In the essay "Know Your Whites", Cottom delineates the rise of US President Barack Obama, and the election of his successor, Donald Trump. Specifically, McMillan Cottom expresses the belief that the same whites who cherished Obama's faith in racial progress and race relations voted for him because they saw their idyllic selves mirrored in him, and that he also afforded them the chance to romanticize this notion of progress without having to actually work for it at all, which is why some of the same whites who voted for him voted for Trump. When Obama identified more with blackness than with whiteness, white voters went with someone who embodied whiteness more thoroughly. Obama's mixed heritage and habit of trying to speak for two different racial realities, McMillan Cottom argues, is why he failed to predict Trump's rise as his faith in white America made him blind to the hateful nuances of whiteness when it feels it must respond against the presence and prominence of blackness. McMillan Cottom states that while Obama still might be hopeful for the progress of white America, it is black America that she finds reassuringly hopeful and steady.

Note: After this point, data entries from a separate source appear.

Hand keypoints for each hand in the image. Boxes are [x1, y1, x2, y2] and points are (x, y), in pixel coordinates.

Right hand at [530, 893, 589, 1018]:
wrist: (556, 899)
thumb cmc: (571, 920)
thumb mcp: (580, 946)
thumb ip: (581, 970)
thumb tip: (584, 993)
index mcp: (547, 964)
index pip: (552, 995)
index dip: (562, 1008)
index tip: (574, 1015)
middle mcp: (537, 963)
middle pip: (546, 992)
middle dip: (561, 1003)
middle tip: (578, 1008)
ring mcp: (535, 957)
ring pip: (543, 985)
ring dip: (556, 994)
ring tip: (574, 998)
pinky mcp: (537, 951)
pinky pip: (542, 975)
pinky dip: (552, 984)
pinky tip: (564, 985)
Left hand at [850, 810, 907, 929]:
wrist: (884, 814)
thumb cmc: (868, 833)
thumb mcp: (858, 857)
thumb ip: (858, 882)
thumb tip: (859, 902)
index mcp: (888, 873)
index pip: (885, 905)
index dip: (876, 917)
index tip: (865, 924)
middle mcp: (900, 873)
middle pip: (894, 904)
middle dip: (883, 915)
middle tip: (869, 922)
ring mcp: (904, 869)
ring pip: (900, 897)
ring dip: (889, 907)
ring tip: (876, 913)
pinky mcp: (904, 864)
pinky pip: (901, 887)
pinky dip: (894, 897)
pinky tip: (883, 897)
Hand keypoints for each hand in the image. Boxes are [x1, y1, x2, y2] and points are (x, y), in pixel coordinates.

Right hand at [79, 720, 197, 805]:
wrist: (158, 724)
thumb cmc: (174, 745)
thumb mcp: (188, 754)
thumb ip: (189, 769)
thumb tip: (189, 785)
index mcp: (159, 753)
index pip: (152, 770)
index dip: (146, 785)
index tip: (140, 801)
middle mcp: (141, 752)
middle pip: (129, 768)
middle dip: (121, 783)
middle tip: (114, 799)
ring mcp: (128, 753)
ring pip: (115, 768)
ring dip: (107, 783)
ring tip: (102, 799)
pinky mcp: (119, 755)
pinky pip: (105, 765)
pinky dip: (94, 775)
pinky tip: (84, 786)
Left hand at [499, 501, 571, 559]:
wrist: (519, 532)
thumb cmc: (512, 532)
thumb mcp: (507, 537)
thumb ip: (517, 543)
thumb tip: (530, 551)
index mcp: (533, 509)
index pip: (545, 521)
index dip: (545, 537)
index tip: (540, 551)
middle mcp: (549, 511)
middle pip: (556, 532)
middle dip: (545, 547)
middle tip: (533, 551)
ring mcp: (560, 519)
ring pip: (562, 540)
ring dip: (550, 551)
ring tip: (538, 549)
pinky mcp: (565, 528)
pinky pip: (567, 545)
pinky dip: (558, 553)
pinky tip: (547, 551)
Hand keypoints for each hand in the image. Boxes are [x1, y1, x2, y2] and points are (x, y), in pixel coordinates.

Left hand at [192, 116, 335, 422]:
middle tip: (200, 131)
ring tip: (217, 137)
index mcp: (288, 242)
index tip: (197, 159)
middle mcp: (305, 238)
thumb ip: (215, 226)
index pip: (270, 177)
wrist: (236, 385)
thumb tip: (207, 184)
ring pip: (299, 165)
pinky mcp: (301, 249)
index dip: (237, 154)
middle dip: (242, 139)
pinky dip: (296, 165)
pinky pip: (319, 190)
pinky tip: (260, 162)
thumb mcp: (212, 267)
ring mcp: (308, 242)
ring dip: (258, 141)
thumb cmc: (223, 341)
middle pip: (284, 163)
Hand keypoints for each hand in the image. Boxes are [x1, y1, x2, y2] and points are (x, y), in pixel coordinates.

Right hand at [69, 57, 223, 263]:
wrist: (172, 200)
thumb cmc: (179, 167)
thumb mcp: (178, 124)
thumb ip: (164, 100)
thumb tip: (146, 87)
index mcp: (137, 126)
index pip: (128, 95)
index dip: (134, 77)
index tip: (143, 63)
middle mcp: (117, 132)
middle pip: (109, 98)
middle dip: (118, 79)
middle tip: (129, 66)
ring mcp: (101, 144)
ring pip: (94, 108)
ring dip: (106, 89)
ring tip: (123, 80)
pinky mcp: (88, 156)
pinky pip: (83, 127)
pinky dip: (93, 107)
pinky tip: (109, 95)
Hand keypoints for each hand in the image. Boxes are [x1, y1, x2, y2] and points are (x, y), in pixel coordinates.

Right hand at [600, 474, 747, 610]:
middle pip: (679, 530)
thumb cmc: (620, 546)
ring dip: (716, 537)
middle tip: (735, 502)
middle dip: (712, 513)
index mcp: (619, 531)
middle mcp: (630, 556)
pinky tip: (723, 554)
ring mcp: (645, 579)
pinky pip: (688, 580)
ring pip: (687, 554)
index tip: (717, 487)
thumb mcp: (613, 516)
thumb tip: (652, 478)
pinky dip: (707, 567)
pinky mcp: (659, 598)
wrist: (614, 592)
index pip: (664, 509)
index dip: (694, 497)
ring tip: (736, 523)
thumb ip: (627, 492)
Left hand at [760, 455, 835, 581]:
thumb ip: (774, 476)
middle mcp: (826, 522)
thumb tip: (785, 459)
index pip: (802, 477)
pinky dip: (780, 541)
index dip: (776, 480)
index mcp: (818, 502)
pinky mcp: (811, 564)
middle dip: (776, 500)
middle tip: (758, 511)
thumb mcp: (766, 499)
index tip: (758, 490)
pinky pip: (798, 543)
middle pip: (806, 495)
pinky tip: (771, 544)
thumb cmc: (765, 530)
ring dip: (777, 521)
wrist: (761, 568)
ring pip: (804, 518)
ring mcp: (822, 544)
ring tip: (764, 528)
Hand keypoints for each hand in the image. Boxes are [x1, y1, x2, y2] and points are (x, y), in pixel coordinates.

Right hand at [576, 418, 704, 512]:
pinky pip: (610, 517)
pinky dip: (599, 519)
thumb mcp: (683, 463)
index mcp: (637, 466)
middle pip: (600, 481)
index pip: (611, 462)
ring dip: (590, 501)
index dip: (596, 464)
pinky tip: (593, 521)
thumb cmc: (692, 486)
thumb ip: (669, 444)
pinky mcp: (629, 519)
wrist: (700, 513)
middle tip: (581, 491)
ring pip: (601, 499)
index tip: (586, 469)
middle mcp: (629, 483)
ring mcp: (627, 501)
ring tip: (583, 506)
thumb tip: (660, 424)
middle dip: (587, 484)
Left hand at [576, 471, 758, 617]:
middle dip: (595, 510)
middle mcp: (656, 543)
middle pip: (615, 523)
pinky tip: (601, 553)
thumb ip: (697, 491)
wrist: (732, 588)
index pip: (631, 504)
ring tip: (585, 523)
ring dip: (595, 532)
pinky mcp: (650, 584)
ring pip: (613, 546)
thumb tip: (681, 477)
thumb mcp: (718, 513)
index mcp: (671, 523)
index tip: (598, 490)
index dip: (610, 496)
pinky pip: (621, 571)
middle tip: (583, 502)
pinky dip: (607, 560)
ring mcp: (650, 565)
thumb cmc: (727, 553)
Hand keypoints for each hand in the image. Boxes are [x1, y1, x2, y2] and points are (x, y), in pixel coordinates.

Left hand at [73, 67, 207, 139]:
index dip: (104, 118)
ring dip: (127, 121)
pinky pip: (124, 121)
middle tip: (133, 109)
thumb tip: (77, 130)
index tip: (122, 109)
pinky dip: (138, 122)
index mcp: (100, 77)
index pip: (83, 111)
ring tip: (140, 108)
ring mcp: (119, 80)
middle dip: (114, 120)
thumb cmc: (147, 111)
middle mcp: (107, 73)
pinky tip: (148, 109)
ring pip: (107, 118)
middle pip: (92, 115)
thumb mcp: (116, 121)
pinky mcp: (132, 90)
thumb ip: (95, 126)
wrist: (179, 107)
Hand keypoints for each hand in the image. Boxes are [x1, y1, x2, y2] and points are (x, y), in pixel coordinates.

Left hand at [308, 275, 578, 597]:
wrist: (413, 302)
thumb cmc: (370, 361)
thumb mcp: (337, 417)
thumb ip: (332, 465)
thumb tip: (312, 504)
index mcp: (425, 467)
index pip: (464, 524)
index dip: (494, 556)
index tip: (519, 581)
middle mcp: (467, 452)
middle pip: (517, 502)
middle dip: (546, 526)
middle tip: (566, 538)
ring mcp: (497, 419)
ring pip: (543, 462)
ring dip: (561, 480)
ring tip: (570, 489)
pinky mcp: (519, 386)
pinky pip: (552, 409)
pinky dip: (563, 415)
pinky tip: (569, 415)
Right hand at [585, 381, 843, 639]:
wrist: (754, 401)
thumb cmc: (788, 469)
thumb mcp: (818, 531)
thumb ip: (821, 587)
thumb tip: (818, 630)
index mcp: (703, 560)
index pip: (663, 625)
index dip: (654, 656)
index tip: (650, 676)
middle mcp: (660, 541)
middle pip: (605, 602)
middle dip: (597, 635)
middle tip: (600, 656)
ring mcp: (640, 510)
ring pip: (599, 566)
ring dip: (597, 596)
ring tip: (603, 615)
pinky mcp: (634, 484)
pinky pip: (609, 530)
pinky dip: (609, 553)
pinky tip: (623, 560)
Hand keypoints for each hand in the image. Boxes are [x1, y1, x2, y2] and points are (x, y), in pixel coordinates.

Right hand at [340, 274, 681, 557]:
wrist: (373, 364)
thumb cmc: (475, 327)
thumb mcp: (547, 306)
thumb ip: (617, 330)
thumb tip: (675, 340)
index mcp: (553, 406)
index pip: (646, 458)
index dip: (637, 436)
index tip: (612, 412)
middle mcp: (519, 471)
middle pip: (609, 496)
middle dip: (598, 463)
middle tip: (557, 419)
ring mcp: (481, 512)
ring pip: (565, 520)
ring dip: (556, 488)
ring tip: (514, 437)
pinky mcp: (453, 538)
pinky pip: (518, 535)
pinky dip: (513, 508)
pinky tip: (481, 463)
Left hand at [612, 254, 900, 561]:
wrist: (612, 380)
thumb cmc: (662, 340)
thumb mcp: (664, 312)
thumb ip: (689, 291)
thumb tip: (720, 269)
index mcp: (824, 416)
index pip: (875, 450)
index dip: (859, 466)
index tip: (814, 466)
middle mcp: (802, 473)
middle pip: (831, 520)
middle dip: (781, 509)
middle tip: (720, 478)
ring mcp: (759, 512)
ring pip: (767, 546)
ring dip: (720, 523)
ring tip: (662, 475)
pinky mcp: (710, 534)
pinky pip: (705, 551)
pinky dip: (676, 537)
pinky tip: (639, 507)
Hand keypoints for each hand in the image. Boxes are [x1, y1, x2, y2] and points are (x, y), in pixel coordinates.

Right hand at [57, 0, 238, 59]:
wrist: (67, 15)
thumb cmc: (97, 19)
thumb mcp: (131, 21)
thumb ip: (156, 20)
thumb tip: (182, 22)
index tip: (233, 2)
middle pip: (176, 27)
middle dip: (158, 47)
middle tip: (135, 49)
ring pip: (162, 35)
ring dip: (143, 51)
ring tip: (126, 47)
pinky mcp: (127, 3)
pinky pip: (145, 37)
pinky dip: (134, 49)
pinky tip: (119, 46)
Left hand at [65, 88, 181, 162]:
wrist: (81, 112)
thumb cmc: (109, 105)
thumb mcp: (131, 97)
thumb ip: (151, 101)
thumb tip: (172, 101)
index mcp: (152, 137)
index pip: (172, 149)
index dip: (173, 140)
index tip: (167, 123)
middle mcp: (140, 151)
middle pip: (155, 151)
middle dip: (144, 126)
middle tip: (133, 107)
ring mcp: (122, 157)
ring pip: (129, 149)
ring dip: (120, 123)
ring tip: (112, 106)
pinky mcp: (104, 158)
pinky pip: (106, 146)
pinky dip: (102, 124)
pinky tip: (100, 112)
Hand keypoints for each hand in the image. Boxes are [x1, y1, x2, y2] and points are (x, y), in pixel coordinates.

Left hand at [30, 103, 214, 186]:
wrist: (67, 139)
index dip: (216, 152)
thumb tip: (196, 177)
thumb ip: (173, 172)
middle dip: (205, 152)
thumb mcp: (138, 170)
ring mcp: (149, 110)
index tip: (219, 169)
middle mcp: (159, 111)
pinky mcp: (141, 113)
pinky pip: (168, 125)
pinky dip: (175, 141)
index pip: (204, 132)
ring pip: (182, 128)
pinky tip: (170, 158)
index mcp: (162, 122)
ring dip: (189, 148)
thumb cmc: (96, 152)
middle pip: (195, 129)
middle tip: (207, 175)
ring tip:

McMillan Cottom ends her essay collection with "Girl 6" in which she touts the power of the black womanhood and its collective perspective, noting that throughout time, black women have been seen as reliable indicators of trends, and concludes noting that there a very few liberal women of color writers at prominent publications.

== Awards and nominations ==
- 2019 - National Book Award (Finalist), Nonfiction
- 2019 - Reading Women's Award, Nonfiction
- 2019 - Brooklyn Public Library Literary Prize, Nonfiction

==Critical reception==
In a review for the Los Angeles Review of Books, Maggie Levantoskaya wrote, "The playful, familiar tone of the eight essays reminds readers why the author has captured the attention of The Atlantic, the Washington Post, Slate, and her many social media followers. The essays in Thick are economical in their use of words. They can deliver a swift punch in the gut but also be pithy, tongue-in-cheek, and fun." Camille Acker's review for The New York Times stated, "'Thick' is sure to become a classic of black intellectualism, one that ought to be read not only in African-American and gender studies departments across the country, although its lens is irrefutably and irresistibly black and feminist." The Guardian listed the book as one of the "Best Books of 2019" and praised the collection for being "studied consideration born of intensive research, shored with the digestibility of personal experience". The book received a starred review from Publishers Weekly, which praised the collection as "incisive, witty, and provocative". Thick was named a notable book by Time and the New York Times Book Review.